For mud, Natasha has stopped using brown paint in favour of actual mud. “It’s usually right there on the vegetable anyway, and there’s something magical about just using the real stuff,” she says.
Natasha’s home studio includes a veranda to allow her to sketch from her garden. “Sometimes I am drawing naturalistically, showing what’s growing here. But I will also arrange still-life compositions in my studio, which can feel more theatrical and can tell a story, such as by grouping companion species together.”
As for how her veg fixation started? In 2010, Natasha, then a ceramicist and a new mother, was struggling to find enough time for her art. “I had this urge to reconnect with my creativity, so I offered to teach a drawing workshop in my village one day,” she says.
“And when the new owners of the local pub happened to see the sketch I had made, of a bowl of squash, they invited me to create some artworks for their walls.” Natasha took on the commission and has been taking on commissions ever since.

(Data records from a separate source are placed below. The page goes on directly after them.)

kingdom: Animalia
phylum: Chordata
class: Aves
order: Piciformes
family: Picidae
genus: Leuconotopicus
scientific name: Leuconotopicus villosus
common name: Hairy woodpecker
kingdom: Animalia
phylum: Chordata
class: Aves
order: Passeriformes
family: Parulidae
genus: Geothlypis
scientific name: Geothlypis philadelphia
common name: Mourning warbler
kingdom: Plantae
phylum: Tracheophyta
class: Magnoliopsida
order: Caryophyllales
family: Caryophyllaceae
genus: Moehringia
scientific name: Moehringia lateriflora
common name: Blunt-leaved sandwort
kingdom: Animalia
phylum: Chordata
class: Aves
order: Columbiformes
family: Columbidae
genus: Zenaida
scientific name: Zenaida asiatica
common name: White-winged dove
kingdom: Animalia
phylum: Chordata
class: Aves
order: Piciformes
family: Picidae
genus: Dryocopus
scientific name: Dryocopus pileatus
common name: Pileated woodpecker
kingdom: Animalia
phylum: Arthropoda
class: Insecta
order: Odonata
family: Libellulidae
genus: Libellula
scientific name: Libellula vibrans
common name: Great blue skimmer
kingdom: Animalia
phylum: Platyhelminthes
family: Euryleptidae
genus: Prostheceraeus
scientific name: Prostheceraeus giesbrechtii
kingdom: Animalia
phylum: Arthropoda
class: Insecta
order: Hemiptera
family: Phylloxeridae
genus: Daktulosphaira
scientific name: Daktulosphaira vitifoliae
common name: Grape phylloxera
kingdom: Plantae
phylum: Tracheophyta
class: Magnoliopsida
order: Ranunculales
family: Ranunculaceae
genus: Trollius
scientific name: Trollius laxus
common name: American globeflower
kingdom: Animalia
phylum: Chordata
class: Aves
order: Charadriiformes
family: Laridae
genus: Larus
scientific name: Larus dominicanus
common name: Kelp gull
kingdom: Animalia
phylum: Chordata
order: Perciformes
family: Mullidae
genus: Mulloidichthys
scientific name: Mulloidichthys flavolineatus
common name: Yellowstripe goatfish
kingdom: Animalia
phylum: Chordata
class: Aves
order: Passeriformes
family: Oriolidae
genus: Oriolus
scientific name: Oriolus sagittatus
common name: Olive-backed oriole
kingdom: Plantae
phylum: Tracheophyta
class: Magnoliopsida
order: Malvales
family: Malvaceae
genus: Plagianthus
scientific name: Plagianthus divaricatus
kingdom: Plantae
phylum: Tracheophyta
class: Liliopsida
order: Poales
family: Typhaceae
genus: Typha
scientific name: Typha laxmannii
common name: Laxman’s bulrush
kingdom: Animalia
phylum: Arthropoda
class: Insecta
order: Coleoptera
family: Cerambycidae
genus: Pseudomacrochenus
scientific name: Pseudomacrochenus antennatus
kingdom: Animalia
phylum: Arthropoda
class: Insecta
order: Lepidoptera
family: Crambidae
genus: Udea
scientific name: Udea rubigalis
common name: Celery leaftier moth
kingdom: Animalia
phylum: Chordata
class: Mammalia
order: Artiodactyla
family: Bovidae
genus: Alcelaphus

“I got really into the subject matter,” she says, in something of an understatement. “Because that natural vibrancy of local, seasonal, veg really translates into her drawings.”
Her various large-scale works include a pumpkin-themed mural for the headquarters of Yeo Valley Organic, where she is also the artist in residence, leading workshops in the organic garden. Her current work in progress is a pastoral mural design for the new Dyson Cancer Centre in Bath, which will feature pollinating insects.
Here at THE PIG, we’re also big supporters. Natasha’s drawings feature in bedrooms across THE PIGs – including the new Stream Wagons at THE PIG-at Combe and THE PIG-at Bridge Place. For those in particular, she was invited by Judy Hutson (who masterminds all our PIG interiors) to create a series of new drawings.
“They are works that show apples growing on the branch, capturing the qualities of different varieties such as ‘Golden Hornet’, ‘Red Sentinel’ and ‘Bramley,’” explains Natasha. “To see my works in the beautiful environments across THE PIGs always means a lot. It feels like such a natural fit.” In her own way, Natasha is just another one of our food suppliers.